[start EXTRACTED DATA]

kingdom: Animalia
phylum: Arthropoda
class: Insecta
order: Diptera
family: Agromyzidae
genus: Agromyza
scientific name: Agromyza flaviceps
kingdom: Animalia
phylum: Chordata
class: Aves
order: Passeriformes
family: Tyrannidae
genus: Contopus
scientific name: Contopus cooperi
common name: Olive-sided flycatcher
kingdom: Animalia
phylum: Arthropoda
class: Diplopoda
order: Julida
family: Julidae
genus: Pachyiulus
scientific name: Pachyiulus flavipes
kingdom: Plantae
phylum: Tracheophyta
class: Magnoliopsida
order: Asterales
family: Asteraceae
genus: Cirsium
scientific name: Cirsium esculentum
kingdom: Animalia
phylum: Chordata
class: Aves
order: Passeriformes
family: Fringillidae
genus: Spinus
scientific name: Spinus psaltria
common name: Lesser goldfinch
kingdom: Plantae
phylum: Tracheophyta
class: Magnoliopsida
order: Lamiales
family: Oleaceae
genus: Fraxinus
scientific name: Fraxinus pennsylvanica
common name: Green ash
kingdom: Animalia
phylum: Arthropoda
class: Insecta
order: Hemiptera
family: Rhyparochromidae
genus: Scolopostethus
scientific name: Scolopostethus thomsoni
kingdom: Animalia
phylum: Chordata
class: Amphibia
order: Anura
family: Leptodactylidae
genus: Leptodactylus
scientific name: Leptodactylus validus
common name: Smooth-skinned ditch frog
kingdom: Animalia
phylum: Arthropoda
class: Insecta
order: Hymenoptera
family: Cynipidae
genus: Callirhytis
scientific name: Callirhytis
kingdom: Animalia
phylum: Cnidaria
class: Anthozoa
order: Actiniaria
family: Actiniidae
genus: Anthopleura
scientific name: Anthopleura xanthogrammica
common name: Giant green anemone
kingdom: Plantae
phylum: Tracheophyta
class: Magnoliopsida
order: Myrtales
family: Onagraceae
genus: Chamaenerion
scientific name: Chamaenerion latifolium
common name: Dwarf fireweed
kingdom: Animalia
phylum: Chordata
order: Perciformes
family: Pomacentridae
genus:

[end EXTRACTED DATA]

Convert the lines above into a Markdown table with the columns "Row" and "Line", starting with the line that contains "scientific name: Contopus cooperi" and going on through the last line. Number each line in order and leave out any blank lines.

• **CORRECT RESPONSE**
| Row | Line |
|---|---|
| 1 | scientific name: Contopus cooperi |
| 2 | common name: Olive-sided flycatcher |
| 3 | kingdom: Animalia |
| 4 | phylum: Arthropoda |
| 5 | class: Diplopoda |
| 6 | order: Julida |
| 7 | family: Julidae |
| 8 | genus: Pachyiulus |
| 9 | scientific name: Pachyiulus flavipes |
| 10 | kingdom: Plantae |
| 11 | phylum: Tracheophyta |
| 12 | class: Magnoliopsida |
| 13 | order: Asterales |
| 14 | family: Asteraceae |
| 15 | genus: Cirsium |
| 16 | scientific name: Cirsium esculentum |
| 17 | kingdom: Animalia |
| 18 | phylum: Chordata |
| 19 | class: Aves |
| 20 | order: Passeriformes |
| 21 | family: Fringillidae |
| 22 | genus: Spinus |
| 23 | scientific name: Spinus psaltria |
| 24 | common name: Lesser goldfinch |
| 25 | kingdom: Plantae |
| 26 | phylum: Tracheophyta |
| 27 | class: Magnoliopsida |
| 28 | order: Lamiales |
| 29 | family: Oleaceae |
| 30 | genus: Fraxinus |
| 31 | scientific name: Fraxinus pennsylvanica |
| 32 | common name: Green ash |
| 33 | kingdom: Animalia |
| 34 | phylum: Arthropoda |
| 35 | class: Insecta |
| 36 | order: Hemiptera |
| 37 | family: Rhyparochromidae |
| 38 | genus: Scolopostethus |
| 39 | scientific name: Scolopostethus thomsoni |
| 40 | kingdom: Animalia |
| 41 | phylum: Chordata |
| 42 | class: Amphibia |
| 43 | order: Anura |
| 44 | family: Leptodactylidae |
| 45 | genus: Leptodactylus |
| 46 | scientific name: Leptodactylus validus |
| 47 | common name: Smooth-skinned ditch frog |
| 48 | kingdom: Animalia |
| 49 | phylum: Arthropoda |
| 50 | class: Insecta |
| 51 | order: Hymenoptera |
| 52 | family: Cynipidae |
| 53 | genus: Callirhytis |
| 54 | scientific name: Callirhytis |
| 55 | kingdom: Animalia |
| 56 | phylum: Cnidaria |
| 57 | class: Anthozoa |
| 58 | order: Actiniaria |
| 59 | family: Actiniidae |
| 60 | genus: Anthopleura |
| 61 | scientific name: Anthopleura xanthogrammica |
| 62 | common name: Giant green anemone |
| 63 | kingdom: Plantae |
| 64 | phylum: Tracheophyta |
| 65 | class: Magnoliopsida |
| 66 | order: Myrtales |
| 67 | family: Onagraceae |
| 68 | genus: Chamaenerion |
| 69 | scientific name: Chamaenerion latifolium |
| 70 | common name: Dwarf fireweed |
| 71 | kingdom: Animalia |
| 72 | phylum: Chordata |
| 73 | order: Perciformes |
| 74 | family: Pomacentridae |
| 75 | genus: |